_About this exercise:_ Exactly as written, transcribe the data from its opening line through the line containing "济形势和煤炭市场变化的预测，". Leave every picture out.

_Raw data:_
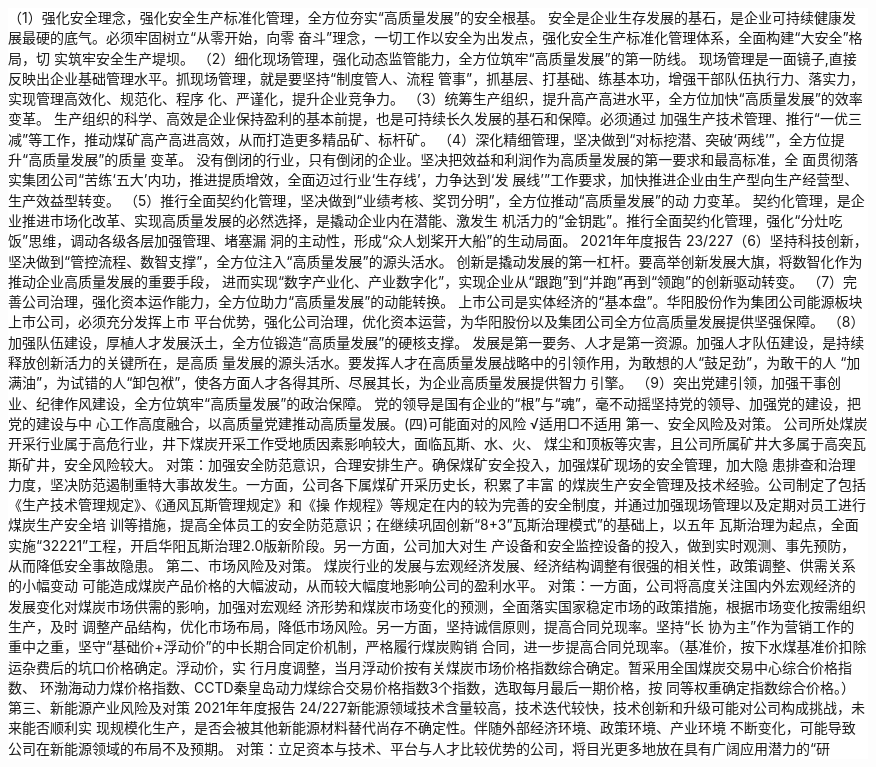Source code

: （1）强化安全理念，强化安全生产标准化管理，全方位夯实“高质量发展”的安全根基。
安全是企业生存发展的基石，是企业可持续健康发展最硬的底气。必须牢固树立“从零开始，向零
奋斗”理念，一切工作以安全为出发点，强化安全生产标准化管理体系，全面构建“大安全”格局，切
实筑牢安全生产堤坝。
（2）细化现场管理，强化动态监管能力，全方位筑牢“高质量发展”的第一防线。
现场管理是一面镜子,直接反映出企业基础管理水平。抓现场管理，就是要坚持“制度管人、流程
管事”，抓基层、打基础、练基本功，增强干部队伍执行力、落实力，实现管理高效化、规范化、程序
化、严谨化，提升企业竞争力。
（3）统筹生产组织，提升高产高进水平，全方位加快“高质量发展”的效率变革。
生产组织的科学、高效是企业保持盈利的基本前提，也是可持续长久发展的基石和保障。必须通过
加强生产技术管理、推行“一优三减”等工作，推动煤矿高产高进高效，从而打造更多精品矿、标杆矿。
（4）深化精细管理，坚决做到“对标挖潜、突破‘两线’”，全方位提升“高质量发展”的质量
变革。
没有倒闭的行业，只有倒闭的企业。坚决把效益和利润作为高质量发展的第一要求和最高标准，全
面贯彻落实集团公司“苦练‘五大’内功，推进提质增效，全面迈过行业‘生存线’，力争达到‘发
展线’”工作要求，加快推进企业由生产型向生产经营型、生产效益型转变。
（5）推行全面契约化管理，坚决做到“业绩考核、奖罚分明”，全方位推动“高质量发展”的动
力变革。
契约化管理，是企业推进市场化改革、实现高质量发展的必然选择，是撬动企业内在潜能、激发生
机活力的“金钥匙”。推行全面契约化管理，强化“分灶吃饭”思维，调动各级各层加强管理、堵塞漏
洞的主动性，形成“众人划桨开大船”的生动局面。
2021年年度报告
23/227（6）坚持科技创新，坚决做到“管控流程、数智支撑”，全方位注入“高质量发展”的源头活水。
创新是撬动发展的第一杠杆。要高举创新发展大旗，将数智化作为推动企业高质量发展的重要手段，
进而实现“数字产业化、产业数字化”，实现企业从“跟跑”到“并跑”再到“领跑”的创新驱动转变。
（7）完善公司治理，强化资本运作能力，全方位助力“高质量发展”的动能转换。
上市公司是实体经济的“基本盘”。华阳股份作为集团公司能源板块上市公司，必须充分发挥上市
平台优势，强化公司治理，优化资本运营，为华阳股份以及集团公司全方位高质量发展提供坚强保障。
（8）加强队伍建设，厚植人才发展沃土，全方位锻造“高质量发展”的硬核支撑。
发展是第一要务、人才是第一资源。加强人才队伍建设，是持续释放创新活力的关键所在，是高质
量发展的源头活水。要发挥人才在高质量发展战略中的引领作用，为敢想的人“鼓足劲”，为敢干的人
“加满油”，为试错的人“卸包袱”，使各方面人才各得其所、尽展其长，为企业高质量发展提供智力
引擎。
（9）突出党建引领，加强干事创业、纪律作风建设，全方位筑牢“高质量发展”的政治保障。
党的领导是国有企业的“根”与“魂”，毫不动摇坚持党的领导、加强党的建设，把党的建设与中
心工作高度融合，以高质量党建推动高质量发展。(四)可能面对的风险
√适用□不适用
第一、安全风险及对策。
公司所处煤炭开采行业属于高危行业，井下煤炭开采工作受地质因素影响较大，面临瓦斯、水、火、
煤尘和顶板等灾害，且公司所属矿井大多属于高突瓦斯矿井，安全风险较大。
对策：加强安全防范意识，合理安排生产。确保煤矿安全投入，加强煤矿现场的安全管理，加大隐
患排查和治理力度，坚决防范遏制重特大事故发生。一方面，公司各下属煤矿开采历史长，积累了丰富
的煤炭生产安全管理及技术经验。公司制定了包括《生产技术管理规定》、《通风瓦斯管理规定》和《操
作规程》等规定在内的较为完善的安全制度，并通过加强现场管理以及定期对员工进行煤炭生产安全培
训等措施，提高全体员工的安全防范意识；在继续巩固创新“8+3”瓦斯治理模式”的基础上，以五年
瓦斯治理为起点，全面实施“32221”工程，开启华阳瓦斯治理2.0版新阶段。另一方面，公司加大对生
产设备和安全监控设备的投入，做到实时观测、事先预防，从而降低安全事故隐患。
第二、市场风险及对策。
煤炭行业的发展与宏观经济发展、经济结构调整有很强的相关性，政策调整、供需关系的小幅变动
可能造成煤炭产品价格的大幅波动，从而较大幅度地影响公司的盈利水平。
对策：一方面，公司将高度关注国内外宏观经济的发展变化对煤炭市场供需的影响，加强对宏观经
济形势和煤炭市场变化的预测，全面落实国家稳定市场的政策措施，根据市场变化按需组织生产，及时
调整产品结构，优化市场布局，降低市场风险。另一方面，坚持诚信原则，提高合同兑现率。坚持“长
协为主”作为营销工作的重中之重，坚守“基础价+浮动价”的中长期合同定价机制，严格履行煤炭购销
合同，进一步提高合同兑现率。（基准价，按下水煤基准价扣除运杂费后的坑口价格确定。浮动价，实
行月度调整，当月浮动价按有关煤炭市场价格指数综合确定。暂采用全国煤炭交易中心综合价格指数、
环渤海动力煤价格指数、CCTD秦皇岛动力煤综合交易价格指数3个指数，选取每月最后一期价格，按
同等权重确定指数综合价格。）
第三、新能源产业风险及对策
2021年年度报告
24/227新能源领域技术含量较高，技术迭代较快，技术创新和升级可能对公司构成挑战，未来能否顺利实
现规模化生产，是否会被其他新能源材料替代尚存不确定性。伴随外部经济环境、政策环境、产业环境
不断变化，可能导致公司在新能源领域的布局不及预期。
对策：立足资本与技术、平台与人才比较优势的公司，将目光更多地放在具有广阔应用潜力的“研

_Finished exercise:_
Source code

: （1）强化安全理念，强化安全生产标准化管理，全方位夯实“高质量发展”的安全根基。
安全是企业生存发展的基石，是企业可持续健康发展最硬的底气。必须牢固树立“从零开始，向零
奋斗”理念，一切工作以安全为出发点，强化安全生产标准化管理体系，全面构建“大安全”格局，切
实筑牢安全生产堤坝。
（2）细化现场管理，强化动态监管能力，全方位筑牢“高质量发展”的第一防线。
现场管理是一面镜子,直接反映出企业基础管理水平。抓现场管理，就是要坚持“制度管人、流程
管事”，抓基层、打基础、练基本功，增强干部队伍执行力、落实力，实现管理高效化、规范化、程序
化、严谨化，提升企业竞争力。
（3）统筹生产组织，提升高产高进水平，全方位加快“高质量发展”的效率变革。
生产组织的科学、高效是企业保持盈利的基本前提，也是可持续长久发展的基石和保障。必须通过
加强生产技术管理、推行“一优三减”等工作，推动煤矿高产高进高效，从而打造更多精品矿、标杆矿。
（4）深化精细管理，坚决做到“对标挖潜、突破‘两线’”，全方位提升“高质量发展”的质量
变革。
没有倒闭的行业，只有倒闭的企业。坚决把效益和利润作为高质量发展的第一要求和最高标准，全
面贯彻落实集团公司“苦练‘五大’内功，推进提质增效，全面迈过行业‘生存线’，力争达到‘发
展线’”工作要求，加快推进企业由生产型向生产经营型、生产效益型转变。
（5）推行全面契约化管理，坚决做到“业绩考核、奖罚分明”，全方位推动“高质量发展”的动
力变革。
契约化管理，是企业推进市场化改革、实现高质量发展的必然选择，是撬动企业内在潜能、激发生
机活力的“金钥匙”。推行全面契约化管理，强化“分灶吃饭”思维，调动各级各层加强管理、堵塞漏
洞的主动性，形成“众人划桨开大船”的生动局面。
2021年年度报告
23/227（6）坚持科技创新，坚决做到“管控流程、数智支撑”，全方位注入“高质量发展”的源头活水。
创新是撬动发展的第一杠杆。要高举创新发展大旗，将数智化作为推动企业高质量发展的重要手段，
进而实现“数字产业化、产业数字化”，实现企业从“跟跑”到“并跑”再到“领跑”的创新驱动转变。
（7）完善公司治理，强化资本运作能力，全方位助力“高质量发展”的动能转换。
上市公司是实体经济的“基本盘”。华阳股份作为集团公司能源板块上市公司，必须充分发挥上市
平台优势，强化公司治理，优化资本运营，为华阳股份以及集团公司全方位高质量发展提供坚强保障。
（8）加强队伍建设，厚植人才发展沃土，全方位锻造“高质量发展”的硬核支撑。
发展是第一要务、人才是第一资源。加强人才队伍建设，是持续释放创新活力的关键所在，是高质
量发展的源头活水。要发挥人才在高质量发展战略中的引领作用，为敢想的人“鼓足劲”，为敢干的人
“加满油”，为试错的人“卸包袱”，使各方面人才各得其所、尽展其长，为企业高质量发展提供智力
引擎。
（9）突出党建引领，加强干事创业、纪律作风建设，全方位筑牢“高质量发展”的政治保障。
党的领导是国有企业的“根”与“魂”，毫不动摇坚持党的领导、加强党的建设，把党的建设与中
心工作高度融合，以高质量党建推动高质量发展。(四)可能面对的风险
√适用□不适用
第一、安全风险及对策。
公司所处煤炭开采行业属于高危行业，井下煤炭开采工作受地质因素影响较大，面临瓦斯、水、火、
煤尘和顶板等灾害，且公司所属矿井大多属于高突瓦斯矿井，安全风险较大。
对策：加强安全防范意识，合理安排生产。确保煤矿安全投入，加强煤矿现场的安全管理，加大隐
患排查和治理力度，坚决防范遏制重特大事故发生。一方面，公司各下属煤矿开采历史长，积累了丰富
的煤炭生产安全管理及技术经验。公司制定了包括《生产技术管理规定》、《通风瓦斯管理规定》和《操
作规程》等规定在内的较为完善的安全制度，并通过加强现场管理以及定期对员工进行煤炭生产安全培
训等措施，提高全体员工的安全防范意识；在继续巩固创新“8+3”瓦斯治理模式”的基础上，以五年
瓦斯治理为起点，全面实施“32221”工程，开启华阳瓦斯治理2.0版新阶段。另一方面，公司加大对生
产设备和安全监控设备的投入，做到实时观测、事先预防，从而降低安全事故隐患。
第二、市场风险及对策。
煤炭行业的发展与宏观经济发展、经济结构调整有很强的相关性，政策调整、供需关系的小幅变动
可能造成煤炭产品价格的大幅波动，从而较大幅度地影响公司的盈利水平。
对策：一方面，公司将高度关注国内外宏观经济的发展变化对煤炭市场供需的影响，加强对宏观经
济形势和煤炭市场变化的预测，全面落实国家稳定市场的政策措施，根据市场变化按需组织生产，及时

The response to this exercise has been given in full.